Semangka tanpa biji atau semangka non biji sebenarnya memiliki sifat yang mirip dengan semangka berbiji, hanya saja verietas semangka tanpa biji telah diolah sedemikian rupa agar semangka yang dihasilkan tidak memiliki biji. Tujuan penciptaan semangka non biji ini yaitu untuk memudahkan saat mengkonsumsinya, untuk membedakan semangka tanpa biji dan semangka berbiji sangat mudah, jika dilihat secara fisik semangka tanpa biji memiliki kulit dan corak yang lebih gelap dibandingkan dengan semangka berbiji. Proses budidaya semangka tanpa biji sedikit lebih rumit dibanding dengan semangka berbiji. Dalam budidaya semangka tanpa biji diperlukan perlakuan yang khusus dalam penyemaian, penyerbukan dan juga pemupukan. Kemungkinan kegagalan akan terjadi jika proses tersebut tidak tepat dilakukan. Selain itu masa panen semangka non biji lebih lama dibandingkan dengan semangka berbiji, semangka berbiji dapat dipanen setelah berumur sekitar 55 - 60 hari setelah tanam, sedangkan semangka non biji dapat dipanen setelah berumur sekitar 65-70 hari setelah tanam.
Agroklimat
Semangka cocok di tanam di daerah yang beriklim kering dan panas, dengan mendapatkan sinar matahari penuh atau lama penyinaran minimal 7 jam sehari. Suhu suhu rata-rata yang dikehendaki 20oC – 30oC. Kelembaban udara yang rendah sangat cocok untuk pertumbuhan dan perkembangan tanaman semangka. Dengan demikian sangat sesuai bila di tanam pada ketinggian 100 – 300 meter diatas permukaan laut. Curah hujan yang dikehendaki berkisar 40 – 50 mm/bulan. Pada musim kemarau tanaman semangka perlu mendapat pengairan yang cukup, jangan sampai kekurangan air. Untuk pertumbuhan yang baik, diperlukan keadaan tanah yang subur dan bertekstur lempung berpasir dengan pH tanah sekitar 6 – 6,7.
Jenis dan Variasi Produk
Varietas semangka yang sering di temui di Bali adalah varietas hibrida jenis Farmers Wonderful, Bali Flower dan Parifas Good Quatify. Pada umumnya buah semangka masih dipasarkan dalam bentuk buah segar atau diolah menjadi juice semangka.

▸ **Bahan Sumber**:
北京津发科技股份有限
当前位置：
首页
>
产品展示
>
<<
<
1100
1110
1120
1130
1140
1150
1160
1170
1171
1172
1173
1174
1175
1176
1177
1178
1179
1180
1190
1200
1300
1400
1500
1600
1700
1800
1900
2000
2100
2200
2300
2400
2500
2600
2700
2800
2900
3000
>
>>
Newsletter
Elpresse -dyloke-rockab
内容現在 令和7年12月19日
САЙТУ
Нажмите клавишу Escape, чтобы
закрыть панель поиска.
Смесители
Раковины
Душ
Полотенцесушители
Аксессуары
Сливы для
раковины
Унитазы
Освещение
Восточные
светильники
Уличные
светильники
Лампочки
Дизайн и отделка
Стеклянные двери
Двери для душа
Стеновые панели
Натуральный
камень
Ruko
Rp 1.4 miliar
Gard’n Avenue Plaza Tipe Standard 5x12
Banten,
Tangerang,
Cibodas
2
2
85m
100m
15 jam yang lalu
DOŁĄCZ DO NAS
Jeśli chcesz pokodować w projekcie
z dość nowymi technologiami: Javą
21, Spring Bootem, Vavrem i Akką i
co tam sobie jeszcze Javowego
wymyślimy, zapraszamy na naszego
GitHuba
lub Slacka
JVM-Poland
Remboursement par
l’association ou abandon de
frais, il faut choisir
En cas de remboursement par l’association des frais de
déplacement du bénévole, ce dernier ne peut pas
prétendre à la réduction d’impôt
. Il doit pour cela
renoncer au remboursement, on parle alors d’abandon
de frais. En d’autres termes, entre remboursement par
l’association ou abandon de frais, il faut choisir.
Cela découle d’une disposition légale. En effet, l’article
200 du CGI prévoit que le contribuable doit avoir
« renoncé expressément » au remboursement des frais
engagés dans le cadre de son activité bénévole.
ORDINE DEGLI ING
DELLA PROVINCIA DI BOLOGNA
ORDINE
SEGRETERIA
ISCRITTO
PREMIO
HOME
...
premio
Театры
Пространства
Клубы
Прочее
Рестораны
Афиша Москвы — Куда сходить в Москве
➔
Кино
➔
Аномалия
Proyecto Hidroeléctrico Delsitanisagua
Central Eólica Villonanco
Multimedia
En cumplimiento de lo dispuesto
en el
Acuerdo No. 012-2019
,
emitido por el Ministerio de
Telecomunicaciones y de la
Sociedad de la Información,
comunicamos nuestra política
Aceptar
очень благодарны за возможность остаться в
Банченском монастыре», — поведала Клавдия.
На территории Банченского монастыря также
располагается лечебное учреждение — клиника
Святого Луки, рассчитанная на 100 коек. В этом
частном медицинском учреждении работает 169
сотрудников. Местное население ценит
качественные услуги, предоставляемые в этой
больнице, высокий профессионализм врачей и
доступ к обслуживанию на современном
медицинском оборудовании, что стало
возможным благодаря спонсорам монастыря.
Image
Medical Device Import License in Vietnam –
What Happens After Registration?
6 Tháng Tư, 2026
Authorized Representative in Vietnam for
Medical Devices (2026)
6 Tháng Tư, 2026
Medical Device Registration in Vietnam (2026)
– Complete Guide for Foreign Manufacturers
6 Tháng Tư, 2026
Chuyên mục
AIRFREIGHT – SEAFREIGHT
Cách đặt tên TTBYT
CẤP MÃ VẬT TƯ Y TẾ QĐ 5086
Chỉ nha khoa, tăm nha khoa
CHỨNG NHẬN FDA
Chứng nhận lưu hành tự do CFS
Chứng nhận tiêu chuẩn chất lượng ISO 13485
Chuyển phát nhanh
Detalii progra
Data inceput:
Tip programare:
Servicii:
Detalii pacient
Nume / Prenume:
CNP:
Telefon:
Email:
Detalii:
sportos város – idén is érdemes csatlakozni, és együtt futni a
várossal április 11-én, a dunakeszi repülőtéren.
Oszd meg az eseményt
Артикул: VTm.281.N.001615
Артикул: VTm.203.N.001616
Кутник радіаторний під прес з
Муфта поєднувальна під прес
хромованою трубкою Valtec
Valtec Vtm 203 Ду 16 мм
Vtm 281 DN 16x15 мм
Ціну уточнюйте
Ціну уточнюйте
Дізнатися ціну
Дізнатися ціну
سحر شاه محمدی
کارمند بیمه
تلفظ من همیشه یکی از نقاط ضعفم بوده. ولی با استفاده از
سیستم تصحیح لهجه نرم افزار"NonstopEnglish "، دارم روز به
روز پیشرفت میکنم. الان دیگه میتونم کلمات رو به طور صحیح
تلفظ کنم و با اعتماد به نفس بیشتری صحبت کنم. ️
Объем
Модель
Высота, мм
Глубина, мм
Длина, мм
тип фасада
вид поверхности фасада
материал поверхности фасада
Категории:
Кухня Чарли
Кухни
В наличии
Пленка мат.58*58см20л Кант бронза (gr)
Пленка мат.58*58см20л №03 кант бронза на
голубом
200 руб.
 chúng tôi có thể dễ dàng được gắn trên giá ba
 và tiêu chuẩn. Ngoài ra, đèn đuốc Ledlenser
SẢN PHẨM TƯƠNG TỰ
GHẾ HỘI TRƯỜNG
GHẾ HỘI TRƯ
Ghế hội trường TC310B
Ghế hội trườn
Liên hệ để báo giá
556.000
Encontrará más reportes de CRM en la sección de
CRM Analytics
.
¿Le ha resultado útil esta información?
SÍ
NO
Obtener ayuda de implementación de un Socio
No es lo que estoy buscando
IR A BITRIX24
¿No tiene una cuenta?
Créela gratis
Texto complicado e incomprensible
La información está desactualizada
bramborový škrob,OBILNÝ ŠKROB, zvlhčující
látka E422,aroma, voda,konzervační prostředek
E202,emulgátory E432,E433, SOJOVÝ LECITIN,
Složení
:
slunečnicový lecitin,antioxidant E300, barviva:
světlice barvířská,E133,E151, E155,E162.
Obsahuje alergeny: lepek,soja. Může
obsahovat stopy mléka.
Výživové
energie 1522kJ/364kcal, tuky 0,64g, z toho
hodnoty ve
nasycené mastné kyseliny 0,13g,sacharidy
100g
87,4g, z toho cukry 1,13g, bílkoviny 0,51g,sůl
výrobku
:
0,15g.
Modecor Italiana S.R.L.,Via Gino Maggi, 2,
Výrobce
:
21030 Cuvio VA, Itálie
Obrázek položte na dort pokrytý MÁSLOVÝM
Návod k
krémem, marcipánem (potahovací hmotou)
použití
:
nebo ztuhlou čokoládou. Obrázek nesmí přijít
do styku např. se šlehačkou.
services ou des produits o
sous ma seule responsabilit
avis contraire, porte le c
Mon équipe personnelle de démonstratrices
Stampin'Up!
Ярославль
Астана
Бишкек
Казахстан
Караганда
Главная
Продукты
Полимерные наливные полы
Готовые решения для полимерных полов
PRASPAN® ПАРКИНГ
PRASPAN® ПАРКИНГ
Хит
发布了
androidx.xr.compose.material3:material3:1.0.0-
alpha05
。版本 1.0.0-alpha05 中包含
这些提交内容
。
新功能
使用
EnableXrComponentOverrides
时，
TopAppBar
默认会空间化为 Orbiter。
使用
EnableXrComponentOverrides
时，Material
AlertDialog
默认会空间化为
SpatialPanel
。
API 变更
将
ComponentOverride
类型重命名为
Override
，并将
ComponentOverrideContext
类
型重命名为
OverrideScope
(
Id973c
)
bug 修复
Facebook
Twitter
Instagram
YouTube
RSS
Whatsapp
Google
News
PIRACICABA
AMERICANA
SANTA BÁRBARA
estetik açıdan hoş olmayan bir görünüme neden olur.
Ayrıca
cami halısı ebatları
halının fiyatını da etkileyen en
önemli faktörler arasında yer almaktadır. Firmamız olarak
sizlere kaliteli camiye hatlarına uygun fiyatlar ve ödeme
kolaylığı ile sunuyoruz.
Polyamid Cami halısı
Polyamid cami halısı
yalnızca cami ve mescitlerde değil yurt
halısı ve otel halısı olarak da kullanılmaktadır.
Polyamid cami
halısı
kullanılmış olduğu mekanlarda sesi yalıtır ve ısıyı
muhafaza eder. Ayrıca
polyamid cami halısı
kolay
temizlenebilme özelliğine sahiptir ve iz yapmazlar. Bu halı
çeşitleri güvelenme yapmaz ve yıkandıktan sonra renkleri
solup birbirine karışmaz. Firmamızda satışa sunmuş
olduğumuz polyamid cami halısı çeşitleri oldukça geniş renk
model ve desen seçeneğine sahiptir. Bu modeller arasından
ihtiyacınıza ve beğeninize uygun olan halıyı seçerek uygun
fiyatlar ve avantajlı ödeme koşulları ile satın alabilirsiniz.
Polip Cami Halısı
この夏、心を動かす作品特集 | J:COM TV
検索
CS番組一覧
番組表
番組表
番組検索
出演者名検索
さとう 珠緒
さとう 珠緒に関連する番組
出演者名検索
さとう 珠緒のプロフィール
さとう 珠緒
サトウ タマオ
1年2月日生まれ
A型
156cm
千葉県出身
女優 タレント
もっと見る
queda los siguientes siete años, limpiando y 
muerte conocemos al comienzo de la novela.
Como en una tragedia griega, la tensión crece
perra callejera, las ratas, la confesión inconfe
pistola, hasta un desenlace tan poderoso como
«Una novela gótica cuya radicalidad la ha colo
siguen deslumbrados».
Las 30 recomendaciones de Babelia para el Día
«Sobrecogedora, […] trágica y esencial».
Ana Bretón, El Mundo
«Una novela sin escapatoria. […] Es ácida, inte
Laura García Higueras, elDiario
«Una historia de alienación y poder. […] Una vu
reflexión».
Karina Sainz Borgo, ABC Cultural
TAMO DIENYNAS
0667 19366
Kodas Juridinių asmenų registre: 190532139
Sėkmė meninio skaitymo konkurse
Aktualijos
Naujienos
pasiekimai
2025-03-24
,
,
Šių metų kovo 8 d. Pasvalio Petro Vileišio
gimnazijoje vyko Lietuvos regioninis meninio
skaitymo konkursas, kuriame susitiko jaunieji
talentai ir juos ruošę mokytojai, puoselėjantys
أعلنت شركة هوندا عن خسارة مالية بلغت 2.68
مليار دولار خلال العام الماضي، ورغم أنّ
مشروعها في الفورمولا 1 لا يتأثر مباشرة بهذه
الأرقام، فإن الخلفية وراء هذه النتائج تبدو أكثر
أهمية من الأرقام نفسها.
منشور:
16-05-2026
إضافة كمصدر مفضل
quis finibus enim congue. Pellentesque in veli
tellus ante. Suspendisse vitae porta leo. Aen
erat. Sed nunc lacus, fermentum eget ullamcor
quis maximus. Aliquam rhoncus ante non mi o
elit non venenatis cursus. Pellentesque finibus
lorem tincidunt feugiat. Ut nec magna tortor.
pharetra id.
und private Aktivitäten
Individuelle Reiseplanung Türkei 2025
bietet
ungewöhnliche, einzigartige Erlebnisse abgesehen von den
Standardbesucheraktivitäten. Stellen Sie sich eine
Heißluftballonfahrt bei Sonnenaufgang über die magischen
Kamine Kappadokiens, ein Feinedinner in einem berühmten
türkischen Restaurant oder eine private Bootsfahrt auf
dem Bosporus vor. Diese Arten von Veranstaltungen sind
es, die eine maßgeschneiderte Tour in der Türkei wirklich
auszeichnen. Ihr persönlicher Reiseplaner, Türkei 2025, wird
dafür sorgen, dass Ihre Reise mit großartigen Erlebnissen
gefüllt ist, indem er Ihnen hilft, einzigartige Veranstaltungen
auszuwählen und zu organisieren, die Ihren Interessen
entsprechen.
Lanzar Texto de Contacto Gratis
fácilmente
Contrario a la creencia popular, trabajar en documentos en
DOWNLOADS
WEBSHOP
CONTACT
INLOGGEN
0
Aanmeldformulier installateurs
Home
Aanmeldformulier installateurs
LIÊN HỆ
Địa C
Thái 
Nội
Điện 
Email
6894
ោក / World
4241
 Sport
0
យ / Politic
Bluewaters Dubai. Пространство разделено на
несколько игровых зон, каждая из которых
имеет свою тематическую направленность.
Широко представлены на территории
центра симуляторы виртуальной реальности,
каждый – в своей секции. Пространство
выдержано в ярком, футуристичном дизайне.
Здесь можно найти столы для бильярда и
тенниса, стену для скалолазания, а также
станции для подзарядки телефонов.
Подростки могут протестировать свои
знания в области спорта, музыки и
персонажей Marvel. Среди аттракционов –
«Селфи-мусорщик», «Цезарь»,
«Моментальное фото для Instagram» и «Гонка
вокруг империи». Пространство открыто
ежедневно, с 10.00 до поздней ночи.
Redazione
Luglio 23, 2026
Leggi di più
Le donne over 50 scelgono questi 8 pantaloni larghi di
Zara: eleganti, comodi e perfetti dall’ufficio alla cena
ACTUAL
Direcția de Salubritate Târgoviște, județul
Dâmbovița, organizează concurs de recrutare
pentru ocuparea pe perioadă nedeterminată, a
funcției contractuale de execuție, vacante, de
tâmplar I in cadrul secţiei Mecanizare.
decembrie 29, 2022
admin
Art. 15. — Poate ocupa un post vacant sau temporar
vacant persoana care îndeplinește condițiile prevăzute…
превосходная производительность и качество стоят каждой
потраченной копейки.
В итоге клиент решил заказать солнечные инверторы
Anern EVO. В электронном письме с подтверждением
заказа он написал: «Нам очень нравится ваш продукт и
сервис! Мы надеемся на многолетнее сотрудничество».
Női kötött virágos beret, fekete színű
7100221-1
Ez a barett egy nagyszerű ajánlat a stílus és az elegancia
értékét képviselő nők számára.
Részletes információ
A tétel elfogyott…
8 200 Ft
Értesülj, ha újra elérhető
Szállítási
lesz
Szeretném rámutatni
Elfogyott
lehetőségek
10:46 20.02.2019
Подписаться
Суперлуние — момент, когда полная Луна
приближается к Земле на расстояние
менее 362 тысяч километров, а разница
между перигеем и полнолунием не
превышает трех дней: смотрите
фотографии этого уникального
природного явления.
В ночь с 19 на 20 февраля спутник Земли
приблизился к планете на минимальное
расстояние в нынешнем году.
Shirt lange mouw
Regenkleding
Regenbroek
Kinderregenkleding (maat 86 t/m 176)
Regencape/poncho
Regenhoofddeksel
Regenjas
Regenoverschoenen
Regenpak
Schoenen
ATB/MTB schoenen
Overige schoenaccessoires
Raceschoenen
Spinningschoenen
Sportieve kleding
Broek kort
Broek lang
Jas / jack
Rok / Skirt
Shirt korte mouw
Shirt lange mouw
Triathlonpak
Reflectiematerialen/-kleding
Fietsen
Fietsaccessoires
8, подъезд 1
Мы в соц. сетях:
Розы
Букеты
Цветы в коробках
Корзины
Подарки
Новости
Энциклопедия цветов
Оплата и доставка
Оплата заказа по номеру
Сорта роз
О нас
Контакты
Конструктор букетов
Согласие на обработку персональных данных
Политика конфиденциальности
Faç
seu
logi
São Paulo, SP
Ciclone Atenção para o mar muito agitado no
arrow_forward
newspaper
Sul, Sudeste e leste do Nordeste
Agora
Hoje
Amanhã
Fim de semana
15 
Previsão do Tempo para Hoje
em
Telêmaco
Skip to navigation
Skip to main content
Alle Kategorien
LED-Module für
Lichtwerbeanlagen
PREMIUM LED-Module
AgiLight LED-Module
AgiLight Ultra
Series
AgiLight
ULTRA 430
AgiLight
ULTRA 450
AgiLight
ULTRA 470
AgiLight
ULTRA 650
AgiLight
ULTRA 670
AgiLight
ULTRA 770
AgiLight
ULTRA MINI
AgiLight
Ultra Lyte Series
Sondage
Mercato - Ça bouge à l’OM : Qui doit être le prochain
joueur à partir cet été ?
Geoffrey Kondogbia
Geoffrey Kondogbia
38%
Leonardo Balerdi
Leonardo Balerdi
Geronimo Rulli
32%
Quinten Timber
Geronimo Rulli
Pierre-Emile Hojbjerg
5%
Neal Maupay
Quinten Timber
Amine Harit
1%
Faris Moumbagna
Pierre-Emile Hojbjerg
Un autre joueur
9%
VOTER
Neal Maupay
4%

▸ **Rincian Tugas**:
Jawab tiga pertanyaan berikut berdasarkan teks tentang semangka tanpa biji.
1. Pada umur berapa hari setelah tanam semangka non biji dapat dipanen?
2. Berapa lama penyinaran matahari minimal per hari yang dibutuhkan semangka?
3. Varietas hibrida apa saja yang sering ditemui di Bali?

▸ **Kolom Jawaban**:
1. Sekitar 65–70 hari setelah tanam.
2. Minimal 7 jam sehari.
3. Farmers Wonderful, Bali Flower, dan Parifas Good Quatify.